Terminada a Missa, seguiriam o costume dos peregrinos de dar o abraço ao Apóstolo, “manifestação expressiva de agradecimento por ter ensinado o Evangelho nestas terras” (Obras, fevereiro de 1985).
No dia seguinte, 19 de julho, voltaram a León e no dia 20 São Josemaria já estava de novo em Burgos. Uns dias mais tarde escrevia a um rapaz que estava doente contando-lhe, entre outras coisas: “Voltei de minha última viagem antes do que eu pensava; isso porque aquele bendito senhor Bispo de León tratou-me com um carinho e uma confiança extremos e insistiu muito comigo para que ficasse lá com ele permanentemente” (Carta, 26-VII-1938).

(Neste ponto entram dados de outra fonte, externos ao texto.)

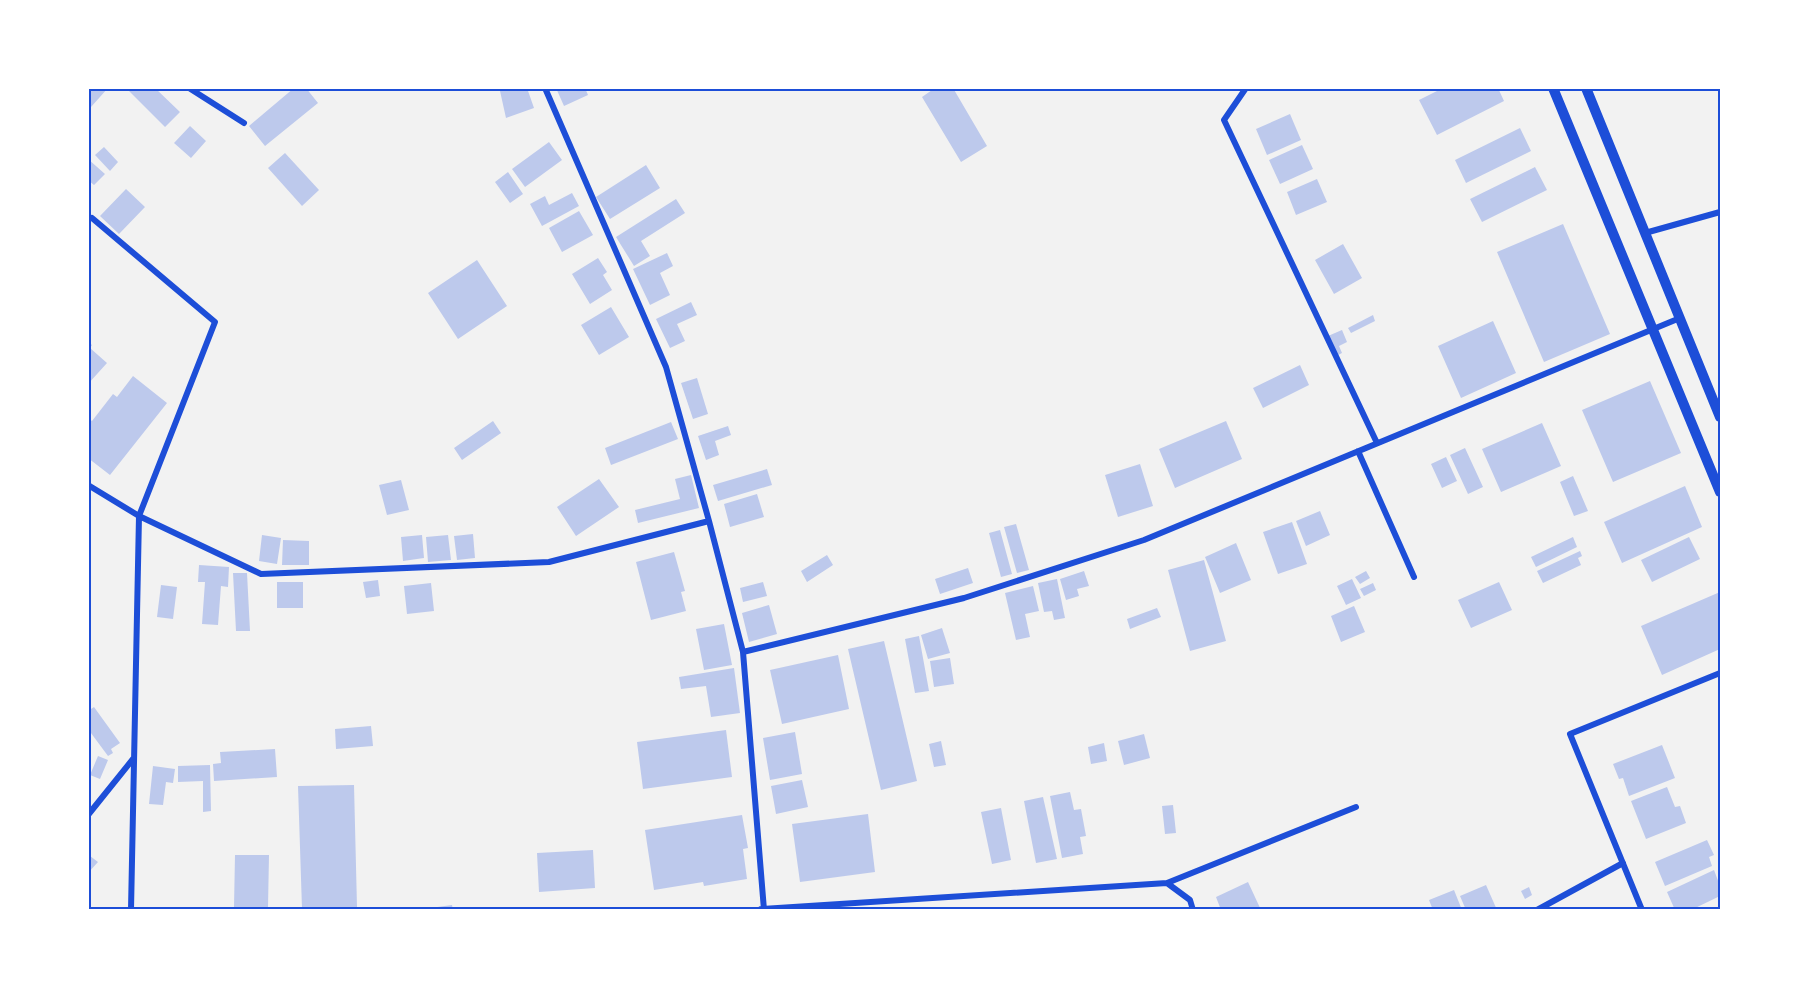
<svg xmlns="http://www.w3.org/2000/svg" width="1809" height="998" font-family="Karla,sans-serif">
<rect width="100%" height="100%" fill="#f2f2f2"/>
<path fill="#bdc9ec" d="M88 88H108L91 107Z
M126 88H155L180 112 165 127Z
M294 88H306L318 103 265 146 249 126Z
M506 88H527L534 108 506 118 500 91Z
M556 88H585L588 95 564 106Z
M935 88H953L987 146 961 162 922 97Z
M1443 88H1498L1504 101 1437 135 1419 100Z
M1290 114 1301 140 1267 155 1256 129Z
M190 126 206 141 191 158 174 143Z
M1520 128 1531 151 1466 183 1455 160Z
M549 142 562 160 525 187 512 169Z
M1302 145 1313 169 1280 184 1269 160Z
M104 147 118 162 110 171 95 155Z
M285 153 319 190 302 206 268 168Z
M88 159 105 174 94 185 88 180Z
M646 165 660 188 610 219 596 197Z
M1535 167 1547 190 1482 222 1470 199Z
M508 172 523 194 510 203 495 182Z
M1317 179 1327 202 1296 215 1287 192Z
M126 189 145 207 119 234 100 216Z
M572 193 579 206 542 226 530 204 545 196 549 205Z
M676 199 685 213 641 241 650 256 634 266 616 237Z
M579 211 593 235 562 252 549 228Z
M1563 224 1610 334 1544 362 1497 252Z
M1343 244 1362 278 1334 294 1315 260Z
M667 253 673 266 660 273 670 295 650 305 633 269Z
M598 258 607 272 603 275 612 290 590 304 572 274Z
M477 260 507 306 458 339 428 293Z
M691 302 697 315 677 324 685 341 670 348 656 319Z
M611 307 629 337 599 355 581 325Z
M1373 315 1375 321 1351 333 1348 328Z
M1493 321 1516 373 1461 398 1438 346Z
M1342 330 1347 342 1339 346 1342 353 1336 356 1328 336Z
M88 342 92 345 90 348 107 363 88 384Z
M1300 365 1309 385 1263 408 1253 388Z
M133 376 167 403 110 475 88 458V418L92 421 113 394 117 397Z
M697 378 708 414 693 419 681 383Z
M1650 381 1681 453 1613 482 1582 410Z
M493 421 501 433 462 460 454 448Z
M1226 421 1242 459 1175 488 1159 449Z
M671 422 678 439 611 465 605 448Z
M1542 423 1561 466 1501 492 1482 449Z
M728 426 731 435 715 441 719 455 706 460 698 436Z
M1465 448 1483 487 1468 494 1450 455Z
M1446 457 1457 481 1442 488 1431 464Z
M1140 464 1153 506 1118 517 1105 475Z
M767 469 772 485 718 501 713 485Z
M691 475 699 508 638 523 635 510 680 499 675 479Z
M1573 476 1588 511 1574 516 1560 482Z
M599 479 619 507 576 536 557 507Z
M401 480 409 510 387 515 379 485Z
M1685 486 1702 527 1622 563 1604 522Z
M757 494 764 517 730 527 724 504Z
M1320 511 1330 535 1306 546 1296 521Z
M1292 522 1307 564 1278 574 1263 532Z
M1016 524 1029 570 1017 573 1004 527Z
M1000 530 1012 574 1001 577 989 533Z
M473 534 475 558 457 560 454 536Z
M262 535 281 538 277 564 259 561Z
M422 535 424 558 403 561 401 537Z
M448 535 451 560 428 562 426 537Z
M1573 537 1577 547 1536 567 1531 557Z
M1689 537 1700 559 1652 582 1641 560Z
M283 540 309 541V565H282Z
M1236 543 1251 580 1220 593 1205 557Z
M1580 551 1582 556 1578 558 1581 565 1543 583 1537 571Z
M674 552 685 591 681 592 686 611 651 620 636 562Z
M827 555 833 565 807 582 801 571Z
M1204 560 1226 641 1190 651 1168 570Z
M199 565 229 567 228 587 221 586 218 625 202 624 205 582H198Z
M968 568 973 583 940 594 935 579Z
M1084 571 1089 586 1077 589 1079 596 1066 600 1060 579Z
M1366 571 1370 578 1360 584 1355 577Z
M233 573H247L250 631H236Z
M1057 579 1065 618 1054 620 1052 611 1044 612 1038 583Z
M1352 579 1361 598 1346 605 1337 586Z
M378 580 380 596 366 598 363 582Z
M277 582H303V608H277Z
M763 582 767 596 743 602 740 588Z
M1499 582 1512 610 1471 628 1458 600Z
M431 583 434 611 407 614 404 586Z
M1373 583 1376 590 1364 596 1360 589Z
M161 585 177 587 173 619 157 617Z
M1033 586 1039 611 1025 614 1030 637 1016 640 1005 593Z
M1720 592V649L1662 675 1641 626Z
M769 605 777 634 749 642 742 613Z
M1354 606 1365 632 1341 642 1331 616Z
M1157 608 1161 617 1130 629 1127 619Z
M724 624 732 665 704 670 696 629Z
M942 628 950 653 928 659 921 635Z
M919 636 929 691 915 693 905 639Z
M884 641 917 781 881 790 848 649Z
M838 655 849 709 782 724 770 670Z
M950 658 954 684 934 687 930 661Z
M734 668 740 713 711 717 706 686 681 689 679 677Z
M94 707 120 743 111 749 113 753 108 756 88 729V711Z
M371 726 373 746 336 749 335 729Z
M726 730 732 777 643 789 637 742Z
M795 732 802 774 770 780 763 738Z
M1144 734 1150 758 1124 765 1118 741Z
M941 741 946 765 934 767 929 744Z
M1104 743 1107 761 1091 764 1088 747Z
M1662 745 1675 778 1629 796 1623 778 1619 779 1613 764Z
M275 749 277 777 214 781 213 764 221 763 220 752Z
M98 756 108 760 100 779 90 775Z
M210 765 211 811 203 812V781L178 782V766Z
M153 766 175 769 173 783 166 782 163 805 149 804Z
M802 780 808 807 776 814 771 786Z
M354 785 357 907 302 909 298 786Z
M1667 787 1675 807 1680 806 1686 823 1646 839 1631 801Z
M1070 792 1074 810 1081 809 1086 836 1080 837 1083 854 1062 858 1050 796Z
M1043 797 1057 859 1036 863 1024 801Z
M1173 805 1176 833 1165 834 1162 806Z
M1001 808 1011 860 992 864 981 812Z
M868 814 875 872 800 882 792 824Z
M742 815 748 848 743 849 747 879 704 886 703 882 654 890 645 830Z
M1707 840 1714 855 1709 857 1712 866 1665 886 1655 862Z
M593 850 595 888 539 892 537 853Z
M235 855H269L268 907H234Z
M90 856 98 862 88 873V857Z
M1714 870 1720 886V896L1691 910H1675L1667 892Z
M1248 882 1261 910H1221L1216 897Z
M1486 885 1497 910H1466L1460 896Z
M1529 887 1532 895 1525 899 1521 891Z
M1454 890 1462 910H1433L1429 900Z
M452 905 453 910H430V908Z"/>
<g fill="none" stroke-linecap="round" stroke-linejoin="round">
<path stroke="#1d4ed8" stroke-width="6" d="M189 88 244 123
M545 88 666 367 709 521 743 652 764 910
M1246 88 1224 120 1377 443
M92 218 215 322 139 516 131 910
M1645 233 1720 212
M1358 451 1414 577
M88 485 139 516 261 574 549 562 709 521
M743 652 964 598 1144 540 1680 318
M88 815 133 759
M1167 883 1356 807
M761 909 1167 883 1190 900 1193 910
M1537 910 1623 863
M1642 910 1570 734 1720 673"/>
<path stroke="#1d4ed8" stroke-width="10" d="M1553 88 1720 492
M1586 88 1720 417"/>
</g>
<rect width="1809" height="998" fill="none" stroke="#ffffff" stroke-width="180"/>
<rect x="90" y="90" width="1629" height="818" fill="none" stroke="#1d4ed8" stroke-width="2"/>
</svg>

A peregrinação a Compostela influiu na mudança de título do livro de “Consideraciones Espirituales” a “Camino”?
“É impossível penetrar na transcendência íntima daquele primeiro jubileu. Mas o caso é que, naquela época, São Josemaria estava ultimando a redação de um livrinho, Consideraciones Espirituales, que tinha vindo à luz em Cuenca quatro anos antes e que continha 440 pontos de meditação. Tinha-se proposto ampliá-lo para 999 considerações e poucos meses depois da sua peregrinação a Compostela, o livro já em fase de edição, ele decide de repente mudar o título e o livro chamar-se-á Caminho”.
Quem escreveu isso em 26 de junho de 2004, festa de São Josemaria, foi o sacerdote e jornalista Carlos Carrasco. Reconhecia que “o Caminho de São Josemaria não é um manual de peregrinos, embora não poucos o tenham em suas mochilas”, e destacava que o livro “é uma avalanche de luz e de conselhos para os que pensam num caminho longo, que abarca toda a vida e que só termina na eternidade de Deus”. E concluía: “São Josemaria abre o livro com um desafio ao caminhante: “Que a tua vida não seja uma vida estéril. Sê útil. Deixa rasto. (...) E incendeia todos os caminhos da terra com o fogo de Cristo que levas no coração”.